Wednesday, April 02, 2008

Was non-visible, but now I'm seen

While there's no lovely way to talk about the unlovely category "non-whites in traditionally white-dominated societies"-- it's a rump category in its nature, a category defined not by things its members have in common with one another but just by not being this other thing that is taken for granted as normal-- I have to say that I'm not at all fond of the Stats-Canada phrasing "visible minority," used over and over again in this article. It's the kind of thing that poses as being more polite than the alternative (we're not defining people with reference to whiteness by calling them nonwhite!) but that is wholly dependent on the shared understanding of what's being euphemized. What's visible about them? It's not the fact that, like most corporeal beings, they reflect light rather than transparently passing it through. It's not, e.g., their dress (Hasidim are not included, a south Asian in a business suit is). "Visible" just means "nonwhite skin color that we think we can pick out of a crowd"-- though it includes all Arabs, south Asians, and (bizarrely) Latin Americans, while excluding all Mediterranean Europeans, and I highly doubt anyone who thinks they can reliably "visibly" distinguish all of the former from all of the latter.

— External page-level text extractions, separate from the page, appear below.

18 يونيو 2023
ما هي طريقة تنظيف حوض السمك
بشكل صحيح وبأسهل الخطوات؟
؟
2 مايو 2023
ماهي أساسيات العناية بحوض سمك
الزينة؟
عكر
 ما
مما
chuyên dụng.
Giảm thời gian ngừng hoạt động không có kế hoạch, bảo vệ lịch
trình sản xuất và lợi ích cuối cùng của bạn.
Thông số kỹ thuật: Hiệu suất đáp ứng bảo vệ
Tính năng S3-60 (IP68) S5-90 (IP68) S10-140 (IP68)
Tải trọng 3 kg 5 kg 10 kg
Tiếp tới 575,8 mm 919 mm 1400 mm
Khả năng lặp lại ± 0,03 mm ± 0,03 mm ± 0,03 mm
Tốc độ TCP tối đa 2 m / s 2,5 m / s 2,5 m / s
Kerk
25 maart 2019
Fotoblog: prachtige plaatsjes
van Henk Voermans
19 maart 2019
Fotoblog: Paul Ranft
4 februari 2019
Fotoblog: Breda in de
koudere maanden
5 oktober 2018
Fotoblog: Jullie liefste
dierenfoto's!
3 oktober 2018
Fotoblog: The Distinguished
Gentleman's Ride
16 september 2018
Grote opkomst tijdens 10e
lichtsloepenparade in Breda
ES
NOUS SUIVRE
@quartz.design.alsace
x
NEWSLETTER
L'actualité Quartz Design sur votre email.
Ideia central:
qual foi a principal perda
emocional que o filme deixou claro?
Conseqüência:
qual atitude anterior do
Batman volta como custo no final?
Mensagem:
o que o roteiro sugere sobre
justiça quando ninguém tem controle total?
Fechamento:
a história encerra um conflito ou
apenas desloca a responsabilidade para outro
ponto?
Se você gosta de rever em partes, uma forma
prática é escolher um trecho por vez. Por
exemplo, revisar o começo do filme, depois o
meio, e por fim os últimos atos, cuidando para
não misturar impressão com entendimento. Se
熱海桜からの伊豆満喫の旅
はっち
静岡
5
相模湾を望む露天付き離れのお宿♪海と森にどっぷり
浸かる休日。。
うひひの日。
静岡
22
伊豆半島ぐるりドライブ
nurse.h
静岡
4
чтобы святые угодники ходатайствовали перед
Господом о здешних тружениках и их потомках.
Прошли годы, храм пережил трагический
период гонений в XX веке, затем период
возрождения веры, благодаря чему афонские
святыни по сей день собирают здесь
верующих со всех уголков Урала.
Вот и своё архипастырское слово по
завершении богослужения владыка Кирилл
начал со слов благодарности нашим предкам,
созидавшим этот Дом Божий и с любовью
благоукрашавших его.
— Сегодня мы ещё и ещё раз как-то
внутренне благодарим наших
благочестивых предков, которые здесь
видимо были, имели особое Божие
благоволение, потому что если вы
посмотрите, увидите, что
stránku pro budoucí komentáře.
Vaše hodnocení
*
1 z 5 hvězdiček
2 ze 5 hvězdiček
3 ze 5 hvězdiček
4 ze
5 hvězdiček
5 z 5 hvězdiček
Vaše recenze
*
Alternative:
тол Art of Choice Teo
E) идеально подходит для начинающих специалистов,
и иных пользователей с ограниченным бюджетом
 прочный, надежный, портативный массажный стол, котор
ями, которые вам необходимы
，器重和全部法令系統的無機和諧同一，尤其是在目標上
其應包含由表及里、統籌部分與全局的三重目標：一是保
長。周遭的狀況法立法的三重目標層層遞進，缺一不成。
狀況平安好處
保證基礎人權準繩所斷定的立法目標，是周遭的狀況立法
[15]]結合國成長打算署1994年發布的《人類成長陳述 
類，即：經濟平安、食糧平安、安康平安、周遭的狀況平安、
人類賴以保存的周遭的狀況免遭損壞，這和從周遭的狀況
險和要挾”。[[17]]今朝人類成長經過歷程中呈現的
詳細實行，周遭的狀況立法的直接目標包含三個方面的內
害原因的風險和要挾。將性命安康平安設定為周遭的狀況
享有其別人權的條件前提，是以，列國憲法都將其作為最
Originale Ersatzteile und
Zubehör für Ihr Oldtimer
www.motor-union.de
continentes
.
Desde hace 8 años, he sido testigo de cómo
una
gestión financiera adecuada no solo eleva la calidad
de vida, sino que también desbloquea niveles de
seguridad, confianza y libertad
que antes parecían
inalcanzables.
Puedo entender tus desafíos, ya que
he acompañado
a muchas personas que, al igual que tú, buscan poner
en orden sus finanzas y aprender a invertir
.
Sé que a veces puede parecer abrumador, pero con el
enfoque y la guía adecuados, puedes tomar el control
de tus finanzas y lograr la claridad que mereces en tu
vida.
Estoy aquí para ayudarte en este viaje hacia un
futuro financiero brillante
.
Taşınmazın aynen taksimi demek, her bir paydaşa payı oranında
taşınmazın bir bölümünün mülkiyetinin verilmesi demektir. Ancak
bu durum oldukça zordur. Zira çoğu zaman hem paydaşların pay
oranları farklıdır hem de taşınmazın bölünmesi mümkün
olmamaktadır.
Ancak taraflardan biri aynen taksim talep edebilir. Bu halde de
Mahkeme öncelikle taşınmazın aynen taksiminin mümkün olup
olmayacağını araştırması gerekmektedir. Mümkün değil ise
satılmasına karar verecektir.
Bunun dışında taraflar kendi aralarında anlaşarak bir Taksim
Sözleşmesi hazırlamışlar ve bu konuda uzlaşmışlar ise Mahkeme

It's also syntactically ugly.

"If current immigration trends continue, Canada's visible minority population will continue to grow much more quickly than the non-visible minority population," Statistics Canada said, projecting they will account for one in five of the total population by 2017.


Quick: Does the "non-" in "non-visible minority population" modify "visible", meaning that the category is something like "white ethnics [e.g. Greeks, Italians, Jews-- ex hypothesi "invisible" minorities"] or does it modify the whole concept "visible minority," meaning that the category is the whole rest of the population?

I think that Stats Canada means the latter, but according to the rules of English usage with which I'm familiar I think they've said the former. Either way, having to throw around the usage "non-visible" over and over again draws yet further attention to what's going on, since non-visibility isn't actually a trait of any of the people being described.